Clarksburg Street Bridge replacement must be completed for safety reasons

It’s something for which the people of Mannington have been waiting for quite some time.

And now, thanks to city council’s approval of the first reading of a new ordinance last week, plans are being set in motion for the replacement of the Clarksburg Street Bridge.

It’s a project city officials have been eyeing for years.

In fact, the condition of the city’s bridges has been on the mind of elected officials for at least the past two decades. In 2009, Mannington Mayor Bob Garcia said the issue was one that had been on his mind since being elected to council in 1987.

Safety remains a concern to this day, especially because so many students cross the Clarksburg Street Bridge on their way to and home from school each weekday.

“Mannington kids, Dent’s Run and Farmington kids come across the bridge every day,” Garcia told the Times West Virginian three years ago. He added that if the bridge were to collapse with the kids on it, “it will wipe out the next generation of kids for this end of the county.”
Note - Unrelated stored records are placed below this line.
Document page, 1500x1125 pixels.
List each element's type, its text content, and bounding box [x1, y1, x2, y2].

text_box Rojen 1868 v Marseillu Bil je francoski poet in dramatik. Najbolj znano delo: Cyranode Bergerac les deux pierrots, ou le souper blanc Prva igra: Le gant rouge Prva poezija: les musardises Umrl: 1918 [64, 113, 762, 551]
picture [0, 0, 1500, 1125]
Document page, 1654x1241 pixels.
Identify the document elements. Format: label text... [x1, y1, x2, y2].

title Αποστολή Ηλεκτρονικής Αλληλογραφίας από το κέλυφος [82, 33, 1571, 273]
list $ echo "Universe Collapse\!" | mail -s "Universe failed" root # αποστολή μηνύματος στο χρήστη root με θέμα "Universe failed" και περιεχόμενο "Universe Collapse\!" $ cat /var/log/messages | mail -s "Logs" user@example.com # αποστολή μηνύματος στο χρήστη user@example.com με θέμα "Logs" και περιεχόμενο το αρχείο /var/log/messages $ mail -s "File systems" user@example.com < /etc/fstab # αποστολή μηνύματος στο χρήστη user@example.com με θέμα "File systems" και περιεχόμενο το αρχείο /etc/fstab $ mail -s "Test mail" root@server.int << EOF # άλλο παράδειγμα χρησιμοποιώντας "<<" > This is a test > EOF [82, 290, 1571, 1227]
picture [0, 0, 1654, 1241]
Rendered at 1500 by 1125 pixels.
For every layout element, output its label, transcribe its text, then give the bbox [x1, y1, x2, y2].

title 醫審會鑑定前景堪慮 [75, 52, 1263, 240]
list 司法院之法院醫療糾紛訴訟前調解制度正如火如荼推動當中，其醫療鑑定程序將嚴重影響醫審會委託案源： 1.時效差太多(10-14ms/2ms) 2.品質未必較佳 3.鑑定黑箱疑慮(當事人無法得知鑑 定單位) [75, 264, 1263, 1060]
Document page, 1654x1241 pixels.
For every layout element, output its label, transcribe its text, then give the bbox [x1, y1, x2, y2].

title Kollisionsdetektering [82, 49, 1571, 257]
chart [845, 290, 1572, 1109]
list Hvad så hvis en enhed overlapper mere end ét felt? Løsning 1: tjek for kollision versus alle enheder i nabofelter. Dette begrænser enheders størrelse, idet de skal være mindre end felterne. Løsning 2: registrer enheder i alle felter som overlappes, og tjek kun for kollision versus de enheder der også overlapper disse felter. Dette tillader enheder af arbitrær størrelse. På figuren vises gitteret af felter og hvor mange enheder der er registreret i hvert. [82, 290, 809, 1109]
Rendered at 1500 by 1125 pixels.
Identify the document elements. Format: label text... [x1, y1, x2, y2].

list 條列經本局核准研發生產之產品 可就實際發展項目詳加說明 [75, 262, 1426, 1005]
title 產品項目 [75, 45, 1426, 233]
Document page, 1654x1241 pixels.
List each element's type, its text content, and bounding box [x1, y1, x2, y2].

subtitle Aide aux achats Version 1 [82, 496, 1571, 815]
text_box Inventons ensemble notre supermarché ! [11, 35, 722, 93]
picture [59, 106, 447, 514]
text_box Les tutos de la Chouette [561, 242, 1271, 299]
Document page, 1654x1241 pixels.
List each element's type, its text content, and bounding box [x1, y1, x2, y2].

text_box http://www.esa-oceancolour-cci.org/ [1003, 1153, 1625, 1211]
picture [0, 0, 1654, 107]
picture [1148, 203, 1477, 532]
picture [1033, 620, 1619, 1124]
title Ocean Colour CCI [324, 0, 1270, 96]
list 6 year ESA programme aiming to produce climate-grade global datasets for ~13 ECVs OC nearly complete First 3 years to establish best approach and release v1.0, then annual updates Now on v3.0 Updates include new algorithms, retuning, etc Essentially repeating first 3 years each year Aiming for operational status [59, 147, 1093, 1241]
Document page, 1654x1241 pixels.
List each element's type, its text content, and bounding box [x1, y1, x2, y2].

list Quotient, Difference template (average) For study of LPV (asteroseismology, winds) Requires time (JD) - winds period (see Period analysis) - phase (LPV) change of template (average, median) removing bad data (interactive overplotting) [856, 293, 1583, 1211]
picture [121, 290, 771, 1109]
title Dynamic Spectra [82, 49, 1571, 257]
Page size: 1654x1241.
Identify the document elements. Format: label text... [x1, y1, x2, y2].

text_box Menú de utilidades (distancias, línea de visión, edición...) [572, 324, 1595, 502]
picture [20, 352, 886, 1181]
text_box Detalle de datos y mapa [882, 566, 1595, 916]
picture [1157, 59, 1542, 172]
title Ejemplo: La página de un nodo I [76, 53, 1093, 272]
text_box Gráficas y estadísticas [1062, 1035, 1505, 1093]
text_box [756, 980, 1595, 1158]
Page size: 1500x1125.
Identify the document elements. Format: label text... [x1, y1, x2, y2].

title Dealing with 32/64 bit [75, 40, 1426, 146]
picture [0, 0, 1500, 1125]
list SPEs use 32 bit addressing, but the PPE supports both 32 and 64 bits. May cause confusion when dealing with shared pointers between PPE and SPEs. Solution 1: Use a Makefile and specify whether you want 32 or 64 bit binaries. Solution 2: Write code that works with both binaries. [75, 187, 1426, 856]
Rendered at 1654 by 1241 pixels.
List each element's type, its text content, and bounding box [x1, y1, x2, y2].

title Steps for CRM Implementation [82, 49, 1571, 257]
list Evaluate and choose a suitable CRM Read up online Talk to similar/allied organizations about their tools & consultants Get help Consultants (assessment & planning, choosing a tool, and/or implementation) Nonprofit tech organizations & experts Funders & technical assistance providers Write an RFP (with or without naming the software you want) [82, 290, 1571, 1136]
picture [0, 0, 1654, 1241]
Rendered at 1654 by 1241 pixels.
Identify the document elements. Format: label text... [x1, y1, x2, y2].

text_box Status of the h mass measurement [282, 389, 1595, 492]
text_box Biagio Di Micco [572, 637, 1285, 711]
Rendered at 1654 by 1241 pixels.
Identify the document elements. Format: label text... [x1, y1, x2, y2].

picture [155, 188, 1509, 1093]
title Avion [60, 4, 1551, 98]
Three years ago, city officials said that despite numerous unsatisfactory reports at the time, the state would not require the bridge to undergo repairs until inspections determined that the nearly 90-year-old structure posed a significant safety hazard.

Reports from the West Virginia Division of Highways now, though, have shown more deficiencies in the bridge, and it looks as if the replacement of the structure will finally happen.

As Garcia told the Times West Virginian last summer, “We need to act now.”

Although city officials say they aren’t sure of the potential cost of the project, we all know infrastructure of this magnitude doesn’t come inexpensively.

Just last year, city council members tossed around the idea of adding a $2 or $3 fee to residents’ water bills as a way to raise a portion of the city’s share of money for the project. That discussion was met with opposition from some, but others said a monthly fee of just a few dollars would be a small price to pay for safety.

So sure, there are a few more steps that must be taken before the project really gets off the ground. To start, the next and final readings have to be approved. Funding has to be secured. An appropriate timeline for the project must be set.

And because the replacement of the bridge will be a joint project between the city and the state, it will take cooperative efforts from all parties involved.

But the project is closer to fruition than it ever has been, and that is a victory. We’re glad Mannington officials have remained dedicated to the project and, ultimately, to residents’ safety.